Systems administrators with experience working in mainframe environments have good reason to demand storage management automation. After all, they're used to it. The trouble is that most of them now work primarily, if not solely, in distributed computing environments. As Scott Kennedy, VP of strategic business development for storage management software vendor Fujitsu Softek (Sunnyvale, CA) puts it, "Many of the problems with storage management in the open systems arena were solved ten years ago in the mainframe arena." Computer Associates' Senior VP for Storage Management Nigel Turner agrees, noting vast differences in storage utilization, a key indicator of storage management effectiveness: "In centralized, mainframe environments, utilization is often 80% or 90%, while in the distributed space, it typically remains at only 30% or 40%. The difference is that, in the mainframe space, there are tools that monitor utilization in real-time and react to changing capacity demands automatically."
Fortunately, storage management software developers targeting distributed computing environments are knocking down the primary barrier to automation - vendor heterogeneity. "In a typical distributed infrastructure, there will be four or five operating systems, with multiple applications running across those platforms," says Kennedy. "When you add in software tools from each of the storage device vendors, you're looking at as many as 50 or 60 software products an end user would need to be trained to use."
So, storage management software vendors are building layers on top of the device-management tools provided by hardware vendors. Except for occasional tweaking at the firmware or microcode level, an overarching management layer protects users from having to deliberately access specific vendors' tools. That gives administrators a single interface from which they can set and monitor policies that automatically control a range of storage management functions: monitoring capacities, provisioning storage for applications, mirroring volumes, archiving files, and coordinating backup processes. "Automated storage tools should be designed to relieve users of the burden of dealing with individual devices," says Erez Ofer, EVP, open software operations, EMC Corp. (Hopkinton, MA). "Instead, users should be moving more and more into the mode of managing storage pools."
Industry Standards Ease Device Management
Of course, the job of "managing the managers" can be accomplished only if the managers agree to be managed. In other words, unless device vendors support attempts at defining interoperability standards, an overarching software suite has only limited ability to "take control" of underlying device tools. Not surprisingly, you'd be hard-pressed to find a vendor rep who doesn't confirm the company's commitment to and participation in standards initiatives. And, just take a look at the roster for any of the various working committees sponsored by the Storage Networking Industry Association (SNIA). They're packed with engineers and executives from the major hardware and software manufacturers.

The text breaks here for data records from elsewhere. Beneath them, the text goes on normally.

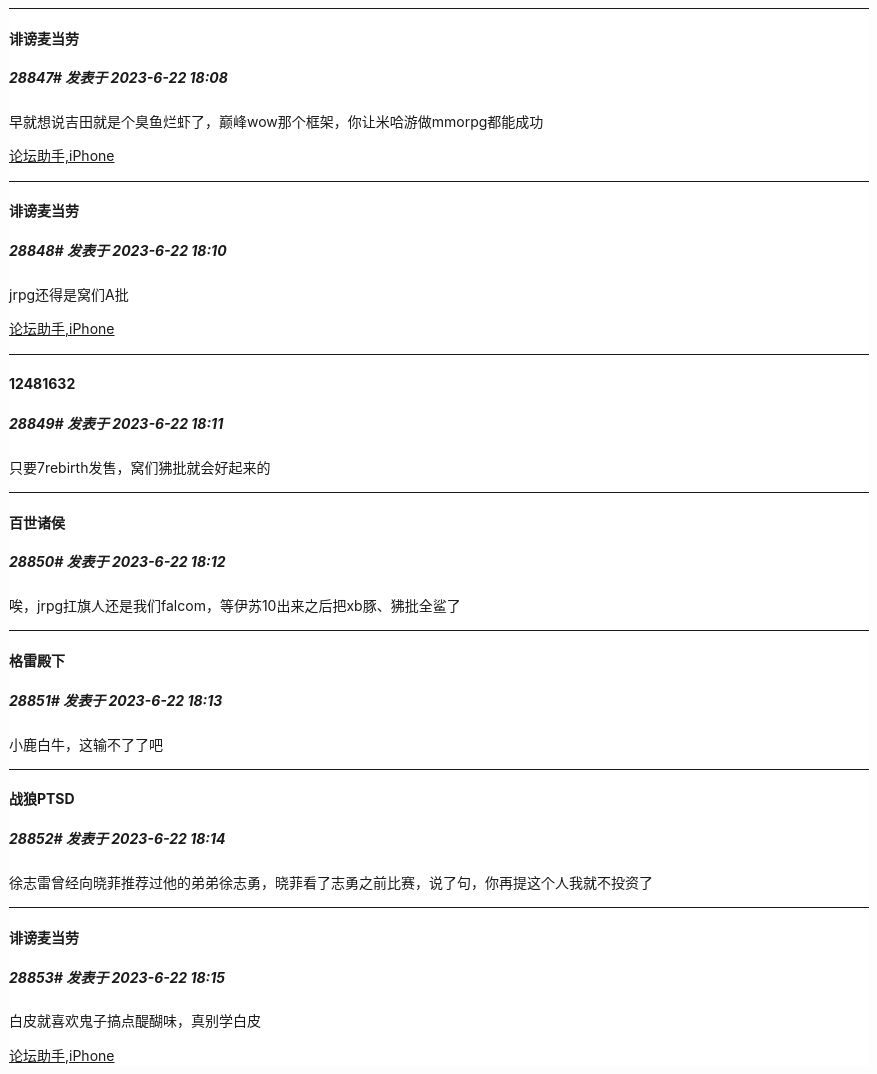 *****

####  诽谤麦当劳  
##### 28847#       发表于 2023-6-22 18:08

早就想说吉田就是个臭鱼烂虾了，巅峰wow那个框架，你让米哈游做mmorpg都能成功

[论坛助手,iPhone](https://bbs.saraba1st.com/2b/forum.php?mod=viewthread&amp;tid=2029836)

*****

####  诽谤麦当劳  
##### 28848#       发表于 2023-6-22 18:10

jrpg还得是窝们A批

[论坛助手,iPhone](https://bbs.saraba1st.com/2b/forum.php?mod=viewthread&amp;tid=2029836)

*****

####  12481632  
##### 28849#       发表于 2023-6-22 18:11

只要7rebirth发售，窝们狒批就会好起来的

*****

####  百世诸侯  
##### 28850#       发表于 2023-6-22 18:12

唉，jrpg扛旗人还是我们falcom，等伊苏10出来之后把xb豚、狒批全鲨了


*****

####  格雷殿下  
##### 28851#       发表于 2023-6-22 18:13

小鹿白牛，这输不了了吧

*****

####  战狼PTSD  
##### 28852#       发表于 2023-6-22 18:14

徐志雷曾经向晓菲推荐过他的弟弟徐志勇，晓菲看了志勇之前比赛，说了句，你再提这个人我就不投资了

*****

####  诽谤麦当劳  
##### 28853#       发表于 2023-6-22 18:15

白皮就喜欢鬼子搞点醍醐味，真别学白皮

[论坛助手,iPhone](https://bbs.saraba1st.com/2b/forum.php?mod=viewthread&amp;tid=2029836)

Those committee activities reflect general movement on the interoperability front. As EMC's Ofer observes, "Vendors are exchanging APIs [application programming interfaces]. And, CIM [common information model] demonstrations have been occurring for a couple of years." Computer Associates' Turner admits that, when vendors write to standards, storage management software tools can readily interoperate with storage hardware. "We've created a standard CIM portal," he explains. "When our software encounters a device that has a CIM interface, it can immediately launch that device's management tools. So, building to CIM or Bluefin standards is a necessity. People are spending an inordinate amount of time getting information from various management tools."
But, even Turner knows that interoperability standards won't completely eliminate the need for systems administrators to deal with proprietary vendor tools - not soon and probably not ever. Why not? Well, business is business, after all. "In addition to building CIM interfaces, every hardware manufacturer will continue to also build proprietary extensions into their products in order to differentiate themselves from the competition," Turner says. "So, we'll probably never get completely away from low-level coding."
Although he doesn't point to the market as the primary factor, Fujitsu Softek's Kennedy agrees that systems administrators will likely always have occasional needs to access vendor-specific management tools. "When you buy, say, a fabric switch, you also get a specific tool to look into it. You're always going to need those interfaces to go in and upgrade the microcode," he says. "Higher-level storage management software just tries to simplify the view by embedding the path to the device. Since 90% of the time you're not going to need to run the vendor's software, making it accessible through a single management interface keeps you from having to find the device or remember how to launch its tools."